The first wave of bugs relating to templates served as a great way for me to expand my understanding of Clang’s template implementation. They struck directly at two core concepts in C++ templates: template argument resolution and template instantiation.

C++ Template Type Argument Resolution

I am not a C++ expert. Reading the C++ standard’s Templates chapter makes my head hurt. The most important thing that I’ve gleaned about template argument resolution is that types are uniqued (and de-sugared), but there is no promotion applied to type arguments. To illustrate this, take the example function below:

template<typename T>
T add(T L, T R) {
  return L + R;
}

Given that function, add<int16_t>, add<int32_t>, and add<int64_t> are all distinctly different functions. However, assuming your platform defines both int and long to be 32-bit integers, add<int> and add<long> are the same function.

The absence of promotion applying to arguments also has a side effect that might not be expected by all users. For example, the following code fails to compile:

auto X = add(1.0f, 2.0);

This code fails because of mismatches in the types used. Since no argument promotion is performed, this tries to resolve a function that takes a float for the first parameter and a double for the second. Since the template declaration expects the same types for the first and second parameters, the template can’t be instantiated.

HLSL literal types

HLSL inherits these rules in HLSL 2021, with one significant caveate. In DXC, literal values that don’t have an explicit type specifying suffix (i.e. 1.0 rather than 1.0f or 2 rather than 2u), are assigned a special built-in type literal float or literal int as appropriate.

In HLSL integer and floating point literals are defined to use high-precision values for constant calculations, but have a lower priority for promotion.

Take the following code sample:

float Fn1(float V) {
  return (1.23 * M_PI) * V;
}

Following C rules, the constant expression 1.23 * PI‌ can be evaluated at compile time, but its result is of type double. This causes V to promote to a double for its multiplication, then demotes the result to a float to return.

In HLSL 1.23 * PI‌ evaluates as a literal float, which is double-precision, but instead the result is demoted to float to match V. This difference in promotion rules avoids HLSL literals causing unintended promotions.

HLSL literal types are an implementation detail of DXC, to enforce HLSL’s promotion rules. They aren’t strictly required by the language. They aren’t user specifiable and they can’t be used as a storage type.

Templates with literal types

Because literal types aren’t valid storage types template resolution for literal arguments gets mucky. For one thing, since a user can’t write a function that takes a literal type parameter, literal types aren’t handled by C++ argument dependent lookup rules (DXC has special handling for resolving literal builtins).
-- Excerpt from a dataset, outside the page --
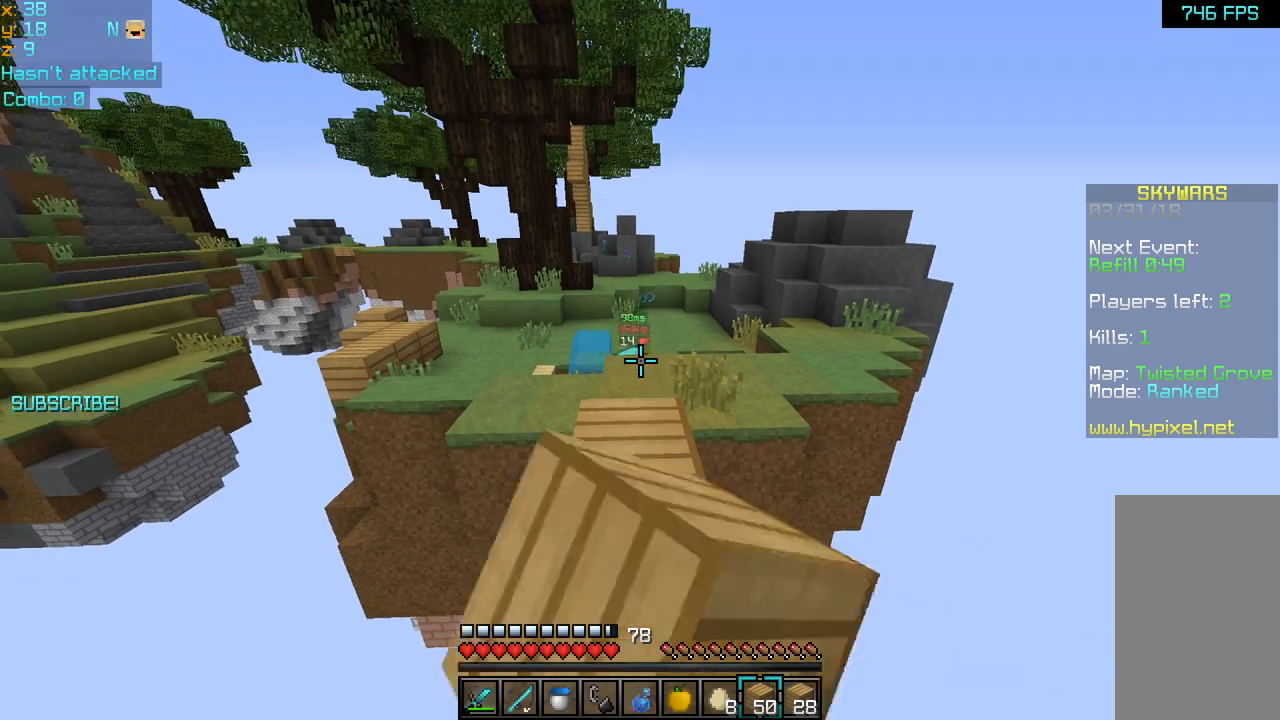
{"keys": [], "mouse": [], "events": [[40, "mouse_left", "down"], [120, "mouse_left", "up"], [240, "mouse_left", "down"], [320, "mouse_left", "up"], [400, "mouse_left", "down"], [480, "mouse_left", "up"]]}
This surfaces in templates, because add<float>, add<double> and add<literal float> are all expected to be different template specializations since the types aren’t the same type.

When users initially attempted to use templates while deducing types from literal arguments they reported issue 3973.

The solution that I implemented for this change… makes me sad. Knowing all the things I know now I’d do it differently (and may get the chance).

What I did was promote literal types to their corresponding 32-bit types, but the promotion occurs after argument matching.

The idea is to treat literal types as different from the normal built in types so that if there is an ambiguity in a match, compilation fails. But if a template resolves an argument to a literal type successfully, we substitute the appropriate 32-bit type.

The simple big thing I should have done differently in this change is floating-point types should promote to double not float. This would more closely align with C++.

The downside to that is it would force us to promote to double in places where users might not expect it. Figuring out the best long-term solution to this problem is likely going to involve more changes to HLSL’s type system, but for now I’ll leave it as it is and revisit this when I have more time.